Laparoscopic and endoscopic liver biopsy Diagnostic laparoscopy with LB is a safe and very efficient procedure, which can be performed under local anesthesia with conscious sedation and allows the visualization of the liver surface and can yield a larger amount of tissue (wedge biopsy) compared to the other techniques [18]. However, wedge biopsy in patients with diffuse liver disease, may overestimate the extent of fibrosis (staging) because of the exaggerated tissue changes that are observed in subcapsular tissue [101]. Therefore, during laparoscopy, needle biopsy samples of deeper tissue should be obtained for accurate staging.
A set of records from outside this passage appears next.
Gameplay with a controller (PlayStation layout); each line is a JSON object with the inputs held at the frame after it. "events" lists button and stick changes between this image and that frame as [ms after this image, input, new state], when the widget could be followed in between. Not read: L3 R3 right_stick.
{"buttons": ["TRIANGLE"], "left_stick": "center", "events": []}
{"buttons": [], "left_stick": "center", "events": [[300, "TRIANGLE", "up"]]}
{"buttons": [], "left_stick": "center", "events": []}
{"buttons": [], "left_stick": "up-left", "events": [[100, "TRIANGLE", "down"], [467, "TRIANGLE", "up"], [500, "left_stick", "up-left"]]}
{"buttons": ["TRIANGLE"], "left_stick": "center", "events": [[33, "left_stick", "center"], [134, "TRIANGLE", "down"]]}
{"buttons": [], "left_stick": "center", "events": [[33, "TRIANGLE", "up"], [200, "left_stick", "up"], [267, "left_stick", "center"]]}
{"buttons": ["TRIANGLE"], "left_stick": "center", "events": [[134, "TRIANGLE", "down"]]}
Laparoscopic LB should also be considered when both coagulation abnormalities and focal liver lesions are present [45], as well as for tumor staging and diagnosis of peritoneal disease. Laparotomy has the same advantages with laparoscopy, but is a more invasive procedure and with a higher rate of complications. In fact, the surgical approach is usually performed after accidental discovery of a focal or diffuse liver lesion during routine surgery [46]. Finally, in a recent study, De Witt et al. have proposed the endoscopic US-guided fine needle biopsy as an alternative, safe and sensitive procedure for the diagnosis and staging of liver metastases and mass lesions, since it was able to detect the presence of liver malignancy in 41% of patients with a previously negative evaluation [102].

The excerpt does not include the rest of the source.